At the time it took place on Tuesday night, Richard Krajicek was the highest-seeded player in the bottom half of the draw, with the experience of having beaten Michael Stich and Pete Sampras at last year's Wimbledon and with the ability to beat them again. His defeat let Stich and particularly Sampras back in and led indirectly to Sampras being a clear favourite today.

The quite extraordinary thing about the match was that it recreated the atmosphere of People's Sunday when Tim Henman had beaten Paul Haarhuis 14-12 in the fifth. People believe People's Sunday is unique, but with Henman returning to the scene of the crime with all the expectations, a young pretender taking on the king, and another Dutchman at that, it almost matched Sunday night.

Henman started in terrific form, striking the ball so cleanly it belied the court which looks - and this year plays - like a spinner's wicket. Krajicek was also hitting the ball well and it was a terrific tussle. The three sets they played on Tuesday night all went to the tiebreak, which I think is unique in this year's Championships.

In particular, Henman's forehand volley stands out - it could in time become as much his trademark as the Edberg backhand was - and he deservedly took the first set. Yet with the king defending so resolutely, the second set deservedly went his way, and the momentum shifted.
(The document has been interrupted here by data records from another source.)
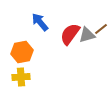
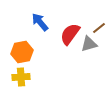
brown line: moved 2 px left, 1 px up
gray triangle: moved 2 px right, 9 px down
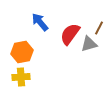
brown line: rotated 24 degrees counterclockwise
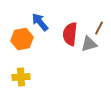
red semicircle: rotated 30 degrees counterclockwise
orange hexagon: moved 13 px up
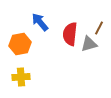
orange hexagon: moved 2 px left, 5 px down
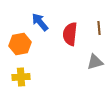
brown line: rotated 32 degrees counterclockwise
gray triangle: moved 6 px right, 18 px down
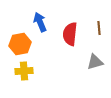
blue arrow: rotated 18 degrees clockwise
yellow cross: moved 3 px right, 6 px up
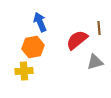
red semicircle: moved 7 px right, 6 px down; rotated 45 degrees clockwise
orange hexagon: moved 13 px right, 3 px down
Krajicek's serve, which is like a karate blow with the ability to break bricks, began to register, and it was hardly a surprise when he took the first break to go 3-1 up in the third set.

This was the point when the match turned. Suddenly Krajicek showed his old weaknesses, he wanted to get off court when there was clearly enough light to finish at least the third set. He spoke to the umpire, asked the referee to take them off, and lost the thread of the match - most unprofessional and really outrageous from a champion. Perhaps he was so relieved to have survived the storm of the first set and got back to 1-1 that he wasn't mindful of the overall state of the match. Given his state of mind he did well to reach the tiebreak, but he deservedly lost it.

When they resumed on Wednesday afternoon the tennis was not of the same high standard, and this time Henman was under the greater pressure. But he rode the support to play the big points well, while Krajicek reaped the rewards for his doubting Thomas attitude of the previous day.